喜的是季青城已是一人之下万人之上,任谁说,他也不需要一个世袭的公爵了。那么世袭公爵之人,只能是青坤。
恨的是季允鹤,他闻讯后依然如常,若无其事,她帮青坤谋取差事,他便不声不响的将路断掉,让人恨不得将他斩杀于眼前。这个人是从来不会按理出牌的,若是一心不让她如愿,说不定就又做出什么让人惊掉下巴的事来。
成为夫妻这些年,一直淡漠如冰,季允鹤不声不响地作对已是寻常事。
反复思量终日,太夫人最终悟到的还是两点:要想如愿以偿,只有两条路,一是季允鹤忽然死了,二是长子长媳劝说季允鹤。
这两件事,想到容易,做到却难于登天。季允鹤不会忽然死去,长子长媳也不会好心帮助青坤。
即便是恨毒了季允鹤,她也没胆子动手杀害他。他一生警觉,若被他发现,恐怕会先一步将她杀掉,试不得的事。
那么,最终能指望的,就是青城与卫昔昭了。
所谓解铃还须系铃人,说到底,要指望的是青城对她以前种种释怀、原谅。那么接下来要做的,显而易见,也是最难办到的事。

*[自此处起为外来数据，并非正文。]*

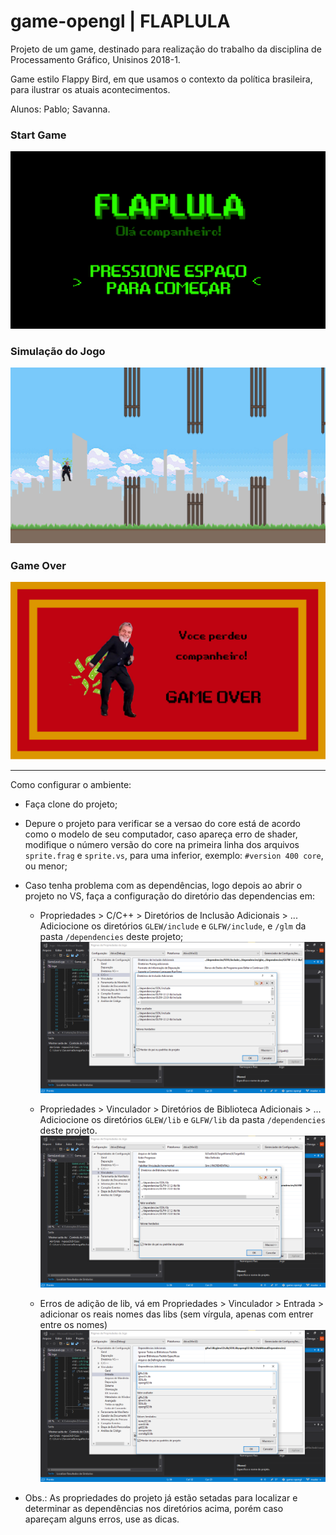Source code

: # game-opengl | FLAPLULA
Projeto de um game, destinado para realização do trabalho da disciplina de Processamento Gráfico, Unisinos 2018-1.

Game estilo Flappy Bird, em que usamos o contexto da política brasileira, para ilustrar os atuais acontecimentos.

Alunos: Pablo; Savanna.

### Start Game

![StartGame](Jogo/textures/StartGame.jpg)


### Simulação do Jogo

![SimulacaoJogo](readme_images/Simulacao-Jogo.png)


### Game Over

![StartGame](Jogo/textures/GameOver.jpg)


------------------------------------------------------------------------------------------------------------------

Como configurar o ambiente:

- Faça clone do projeto;
- Depure o projeto para verificar se a versao do core está de acordo como o modelo de seu computador, caso apareça erro de shader, modifique o número versão do core na primeira linha dos arquivos `sprite.frag` e `sprite.vs`, para uma inferior, exemplo: `#version 400 core`, ou menor;
- Caso tenha problema com as dependências, logo depois ao abrir o projeto no VS, faça a configuração do diretório das dependencias em:

  - Propriedades > C/C++ > Diretórios de Inclusão Adicionais > ... Adiciocione os diretórios `GLEW/include` e `GLFW/include`, e `/glm` da pasta `/dependencies` deste projeto;
  ![CCpp-include](readme_images/CCpp-include.png)	
  
  - Propriedades > Vinculador > Diretórios de Biblioteca Adicionais > ... Adiciocione os diretórios `GLEW/lib` e `GLFW/lib` da pasta `/dependencies` deste projeto.
  ![vinculador-lib](readme_images/vinculador-lib.png)
  
  - Erros de adição de lib, vá em Propriedades > Vinculador > Entrada > adicionar os reais nomes das libs (sem vírgula, apenas com entrer entre os nomes)
  ![vinculador-.lib](readme_images/vinculador-.lib.png)
  
* Obs.: As propriedades do projeto já estão setadas para localizar e determinar as dependências nos diretórios acima, porém caso apareçam alguns erros, use as dicas.
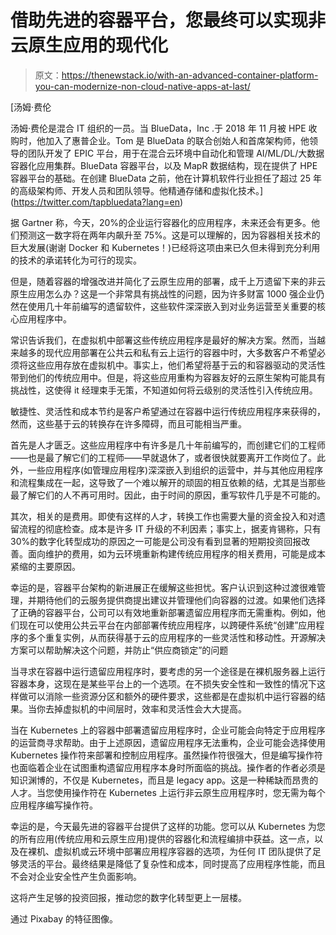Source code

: # 借助先进的容器平台，您最终可以实现非云原生应用的现代化

> 原文：<https://thenewstack.io/with-an-advanced-container-platform-you-can-modernize-non-cloud-native-apps-at-last/>

[](https://twitter.com/tapbluedata?lang=en)

 [汤姆·费伦

汤姆·费伦是混合 IT 组织的一员。当 BlueData，Inc .于 2018 年 11 月被 HPE 收购时，他加入了惠普企业。Tom 是 BlueData 的联合创始人和首席架构师，他领导的团队开发了 EPIC 平台，用于在混合云环境中自动化和管理 AI/ML/DL/大数据容器化应用集群。BlueData 容器平台，以及 MapR 数据结构，现在提供了 HPE 容器平台的基础。在创建 BlueData 之前，他在计算机软件行业担任了超过 25 年的高级架构师、开发人员和团队领导。他精通存储和虚拟化技术。](https://twitter.com/tapbluedata?lang=en) [](https://twitter.com/tapbluedata?lang=en)

据 Gartner 称，今天，20%的企业运行容器化的应用程序，未来还会有更多。他们预测这一数字将在两年内飙升至 75%。这是可以理解的，因为容器相关技术的巨大发展(谢谢 Docker 和 Kubernetes！)已经将这项由来已久但未得到充分利用的技术的承诺转化为可行的现实。

但是，随着容器的增强改进并简化了云原生应用的部署，成千上万遗留下来的非云原生应用怎么办？这是一个非常具有挑战性的问题，因为许多财富 1000 强企业仍然在使用几十年前编写的遗留软件，这些软件深深嵌入到对业务运营至关重要的核心应用程序中。

常识告诉我们，在虚拟机中部署这些传统应用程序是最好的解决方案。然而，当越来越多的现代应用部署在公共云和私有云上运行的容器中时，大多数客户不希望必须将这些应用存放在虚拟机中。事实上，他们希望将基于云的和容器驱动的灵活性带到他们的传统应用中。但是，将这些应用重构为容器友好的云原生架构可能具有挑战性，这使得 it 经理束手无策，不知道如何将云级别的灵活性引入传统应用。

敏捷性、灵活性和成本节约是客户希望通过在容器中运行传统应用程序来获得的，然而，这些基于云的转换存在许多障碍，而且可能相当严重。

首先是人才匮乏。这些应用程序中有许多是几十年前编写的，而创建它们的工程师——也是最了解它们的工程师——早就退休了，或者很快就要离开工作岗位了。此外，一些应用程序(如管理应用程序)深深嵌入到组织的运营中，并与其他应用程序和流程集成在一起，这导致了一个难以解开的顽固的相互依赖的结，尤其是当那些最了解它们的人不再可用时。因此，由于时间的原因，重写软件几乎是不可能的。

其次，相关的是费用。即使有这样的人才，转换工作也需要大量的资金投入和对遗留流程的彻底检查。成本是许多 IT 升级的不利因素；事实上，据麦肯锡称，只有 30%的数字化转型成功的原因之一可能是公司没有看到显著的短期投资回报改善。面向维护的费用，如为云环境重新构建传统应用程序的相关费用，可能是成本紧缩的主要原因。

幸运的是，容器平台架构的新进展正在缓解这些担忧。客户认识到这种过渡很难管理，并期待他们的云服务提供商提出建议并管理他们向容器的过渡。如果他们选择了正确的容器平台，公司可以有效地重新部署遗留应用程序而无需重构。例如，他们现在可以使用公共云平台在内部部署传统应用程序，以跨硬件系统“创建”应用程序的多个重复实例，从而获得基于云的应用程序的一些灵活性和移动性。开源解决方案可以帮助解决这个问题，并防止“供应商锁定”的问题

当寻求在容器中运行遗留应用程序时，要考虑的另一个途径是在裸机服务器上运行容器本身，这现在是某些平台上的一个选项。在不损失安全性和一致性的情况下这样做可以消除一些资源分区和额外的硬件要求，这些都是在虚拟机中运行容器的结果。当你去掉虚拟机的中间层时，效率和灵活性会大大提高。

当在 Kubernetes 上的容器中部署遗留应用程序时，企业可能会向特定于应用程序的运营商寻求帮助。由于上述原因，遗留应用程序无法重构，企业可能会选择使用 Kubernetes 操作符来部署和控制应用程序。虽然操作符很强大，但是编写操作符也面临着企业在试图重构遗留应用程序本身时所面临的挑战。操作者的作者必须是知识渊博的，不仅是 Kubernetes，而且是 legacy app。这是一种稀缺而昂贵的人才。当您使用操作符在 Kubernetes 上运行非云原生应用程序时，您无需为每个应用程序编写操作符。

幸运的是，今天最先进的容器平台提供了这样的功能。您可以从 Kubernetes 为您的所有应用(传统应用和云原生应用)提供的容器化和流程编排中获益。这一点，以及在裸机、虚拟机或云环境中部署应用程序容器的选项，为任何 IT 团队提供了足够灵活的平台。最终结果是降低了复杂性和成本，同时提高了应用程序性能，而且不会对企业安全性产生负面影响。

这将产生足够的投资回报，推动您的数字化转型更上一层楼。

通过 Pixabay 的特征图像。

<svg xmlns:xlink="http://www.w3.org/1999/xlink" viewBox="0 0 68 31" version="1.1"><title>Group</title> <desc>Created with Sketch.</desc></svg>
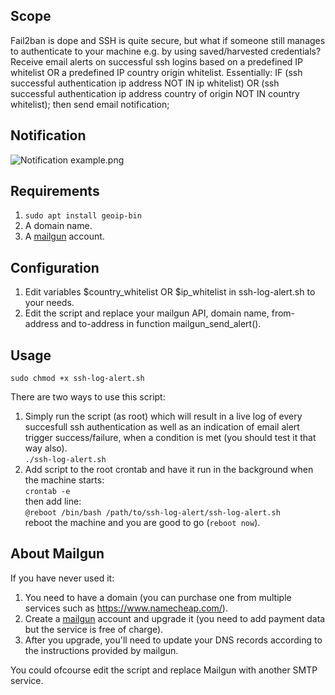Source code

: ## Scope
Fail2ban is dope and SSH is quite secure, but what if someone still manages to authenticate to your machine e.g. by using saved/harvested credentials? Receive email alerts on successful ssh logins based on a predefined IP whitelist OR a predefined IP country origin whitelist.  Essentially: IF (ssh successful authentication ip address NOT IN ip whitelist) OR (ssh successful authentication ip address country of origin NOT IN country whitelist); then send email notification;

## Notification
![Notification example.png](https://i.ibb.co/550xtBv/logalert.png)

## Requirements
1. `sudo apt install geoip-bin`
2. A domain name.
3. A [mailgun](https://www.mailgun.com) account.

## Configuration
1. Edit variables $country_whitelist OR $ip_whitelist in ssh-log-alert.sh to your needs.
2. Edit the script and replace your mailgun API, domain name, from-address and to-address in function mailgun_send_alert().


## Usage
`sudo chmod +x ssh-log-alert.sh`  

There are two ways to use this script:
1. Simply run the script (as root) which will result in a live log of every succesfull ssh authentication as well as an indication of email alert trigger success/failure, when a condition is met (you should test it that way also).  
`./ssh-log-alert.sh`
2. Add script to the root crontab and have it run in the background when the machine starts:  
`crontab -e`  
then add line:  
`@reboot /bin/bash /path/to/ssh-log-alert/ssh-log-alert.sh`  
reboot the machine and you are good to go (`reboot now`).

## About Mailgun
If you have never used it:
1. You need to have a domain (you can purchase one from multiple services such as https://www.namecheap.com/).
2. Create a [mailgun](https://www.mailgun.com) account and upgrade it (you need to add payment data but the service is free of charge).
2. After you upgrade, you'll need to update your DNS records according to the instructions provided by mailgun.

You could ofcourse edit the script and replace Mailgun with another SMTP service.

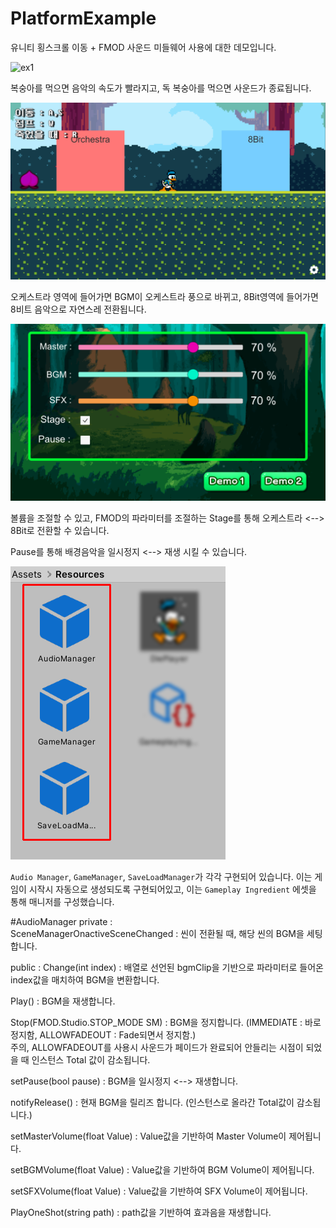 # PlatformExample
유니티 횡스크롤 이동 + FMOD 사운드 미들웨어 사용에 대한 데모입니다.

![ex1](https://github.com/bnm000215/FMOD-PlatformExample\Document\Preview.PNG)

복숭아를 먹으면 음악의 속도가 빨라지고, 독 복숭아를 먹으면 사운드가 종료됩니다.

![ex2](Document\Preview2.PNG)

오케스트라 영역에 들어가면 BGM이 오케스트라 풍으로 바뀌고, 8Bit영역에 들어가면 8비트 음악으로 자연스레 전환됩니다.

![ex3](Document\Preview3.PNG)

볼륨을 조절할 수 있고, FMOD의 파라미터를 조절하는 Stage를 통해 오케스트라 <--> 8Bit로 전환할 수 있습니다.

Pause를 통해 배경음악을 일시정지 <--> 재생 시킬 수 있습니다.

![ex4](Document\Preview4.PNG)

`Audio Manager`, `GameManager`, `SaveLoadManager`가 각각 구현되어 있습니다.
이는 게임이 시작시 자동으로 생성되도록 구현되어있고, 이는 `Gameplay Ingredient` 에셋을 통해 매니저를 구성했습니다.


#AudioManager
private :  
SceneManagerOnactiveSceneChanged : 씬이 전환될 때, 해당 씬의 BGM을 세팅합니다.

public :
Change(int index) : 배열로 선언된 bgmClip을 기반으로 파라미터로 들어온 index값을 매치하여 BGM을 변환합니다.

Play() : BGM을 재생합니다.

Stop(FMOD.Studio.STOP_MODE SM) : BGM을 정지합니다. (IMMEDIATE : 바로 정지함, ALLOWFADEOUT : Fade되면서 정지함.)  
주의, ALLOWFADEOUT를 사용시 사운드가 페이드가 완료되어 안들리는 시점이 되었을 때 인스턴스 Total 값이 감소됩니다.

setPause(bool pause) : BGM을 일시정지 <--> 재생합니다.

notifyRelease() : 현재 BGM을 릴리즈 합니다. (인스턴스로 올라간 Total값이 감소됩니다.)

setMasterVolume(float Value) : Value값을 기반하여 Master Volume이 제어됩니다.

setBGMVolume(float Value) : Value값을 기반하여 BGM Volume이 제어됩니다.

setSFXVolume(float Value) : Value값을 기반하여 SFX Volume이 제어됩니다.

PlayOneShot(string path) : path값을 기반하여 효과음을 재생합니다.
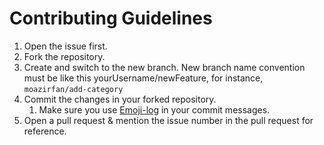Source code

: # Contributing Guidelines

1. Open the issue first.
2. Fork the repository.
3. Create and switch to the new branch. New branch name convention must be like this yourUsername/newFeature, for instance, `moazirfan/add-category`
4. Commit the changes in your forked repository.
   1. Make sure you use [Emoji-log](https://github.com/ahmadawais/Emoji-Log) in your commit messages.
5. Open a pull request & mention the issue number in the pull request for reference.
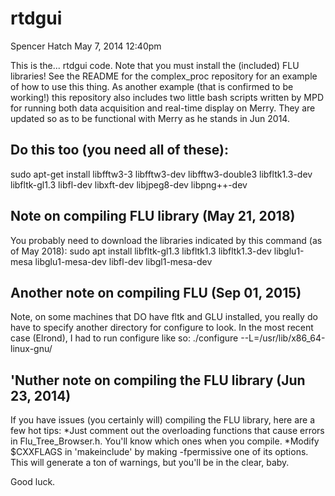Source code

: rtdgui
========
Spencer Hatch
May 7, 2014 12:40pm

This is the... rtdgui code. Note that you must install the (included) FLU libraries! See the README for the complex_proc repository for an example of how to use this thing. As another example  (that is confirmed to be working!) this repository also includes two little bash scripts written by MPD for running both data acquisition and real-time display on Merry. They are updated so as to be functional with Merry as he stands in Jun 2014.

Do this too (you need all of these):
------------------------------------ 
sudo apt-get install libfftw3-3 libfftw3-dev libfftw3-double3 libfltk1.3-dev libfltk-gl1.3 libfl-dev libxft-dev libjpeg8-dev libpng++-dev

Note on compiling FLU library (May 21, 2018)
--------------------------------------------
You probably need to download the libraries indicated by this command (as of May 2018):
sudo apt install libfltk-gl1.3 libfltk1.3 libfltk1.3-dev libglu1-mesa libglu1-mesa-dev libfl-dev libgl1-mesa-dev

Another note on compiling FLU (Sep 01, 2015)
--------------------------------------------
Note, on some machines that DO have fltk and GLU installed, you really do have to specify another directory for configure to look. In the most recent case (Elrond), I had to run configure like so:
./configure --L=/usr/lib/x86_64-linux-gnu/

'Nuther note on compiling the FLU library (Jun 23, 2014)
--------------------------------------------------------
If you have issues (you certainly will) compiling the FLU library, here are a few hot tips:
*Just comment out the overloading functions that cause errors in Flu_Tree_Browser.h. You'll know which ones when you compile.
*Modify $CXXFLAGS in 'makeinclude' by making -fpermissive one of its options. This will generate a ton of warnings, but you'll be in the clear, baby.

Good luck.
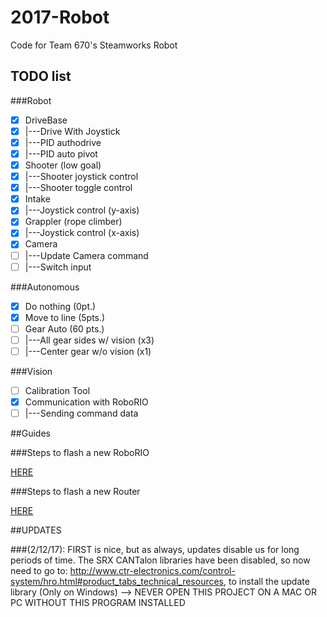 # 2017-Robot
Code for Team 670's Steamworks Robot

## TODO list

###Robot

- [x] DriveBase
- [x] |---Drive With Joystick
- [x] |---PID authodrive
- [x] |---PID auto pivot
- [x] Shooter (low goal)
- [x] |---Shooter joystick control
- [x]	|---Shooter toggle control
- [x] Intake 
- [x] |---Joystick control (y-axis)
- [x] Grappler (rope climber)
- [x] |---Joystick control (x-axis)
- [x] Camera
- [ ]	|---Update Camera command
- [ ]	|---Switch input

###Autonomous

- [x] Do nothing (0pt.)
- [x] Move to line (5pts.)
- [ ] Gear Auto (60 pts.)
- [ ] |---All gear sides w/ vision (x3)
- [ ]	|---Center gear w/o vision (x1)

###Vision

- [ ] Calibration Tool
- [x] Communication with RoboRIO
- [ ] |---Sending command data

##Guides

###Steps to flash a new RoboRIO

[HERE](docs/RoboRIO_Flash.md)

###Steps to flash a new Router

[HERE](docs/Router_Flash.md)



##UPDATES

###(2/12/17): 
FIRST is nice, but as always, updates disable us for long periods of time. The SRX CANTalon libraries have been disabled, so now need to go to: http://www.ctr-electronics.com/control-system/hro.html#product_tabs_technical_resources, to install the update library (Only on Windows) --> NEVER OPEN THIS PROJECT ON A MAC OR PC WITHOUT THIS PROGRAM INSTALLED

可即便是再难,也总要尝试。膝下三子,长子次子一个荣华无限,一个比上不足比下有余,总不能让小儿子一生庸碌无为。眼下哪怕是先给青坤谋个小官做,她心里也能好过一点。
太夫人费尽思量的时候,卫昔昭正心急不已——瑜哥儿病了。自从那日进宫,瑜哥儿就显得没精打采,这两日迁居摄政王府,又是一通忙乱,这日晚间,刚要歇下,乳娘就慌慌张张前来通禀,说瑜哥儿身上热得厉害,方才哭了起来,怎么也哄不好。
季青城与卫昔昭闻言同时起身,命人去请了太医过来。
太医说是暑热侵体,又有些许内火,才使得瑜哥儿发热,当即开了方子。
药煎好之后,卫昔昭从飞雨手里接过,想到发热不是能够耽搁的事,便狠下心来,对季青城道:“你帮我,给瑜哥儿把药灌下去。”
季青城正抱着瑜哥儿来回地走,道:“不能把药搀在羹汤里么?”
“不行。发热又不似别的病,汤药喝下去立竿见影才好,不然病势愈发严重了,不是更让孩子受苦么?”卫昔昭心急之下,扯住他的衣袖,“你就别来回晃了,快,先帮我灌药。”
瑜哥儿见卫昔昭端着药碗,神色郑重,觉得不妙,哭得更凶了,别转脸扯住季青城的衣领,“不、不要……姑……姑父……不要……”
季青城就现出几分犹豫,对这么一点大的孩子,实在是狠不下心来。
“你快些啊!”卫昔昭因此愈发心急,将他扯到椅子前让他坐下,“你手里有个轻重,他跟你又亲近一些,不然你以为我愿意让你帮忙么?”
“那也得先让他不哭了才是。”季青城柔声安抚着瑜哥儿。
他一旦慢性子起来,是能把人急死的。可卫昔昭也得承认,他说的在理,便不再说话,只是没好气地瞪着他。
季青城一如平日一般,耐心地哄着瑜哥儿,又把卫昔昭推开去一点,“小瘟神似的,瑜哥儿看着害怕。”
卫昔昭撇撇嘴。
过了一阵子,瑜哥儿不哭了,药的温度也是不凉不热了。卫昔昭走上前去,以眼神示意季青城。
季青城不情愿地抬手,让瑜哥儿不得不张开小嘴儿。
瑜哥儿只喝了一口药,就又哭了起来,且是显得格外伤心,极力扭着小身子,要把脸埋进季青城怀里。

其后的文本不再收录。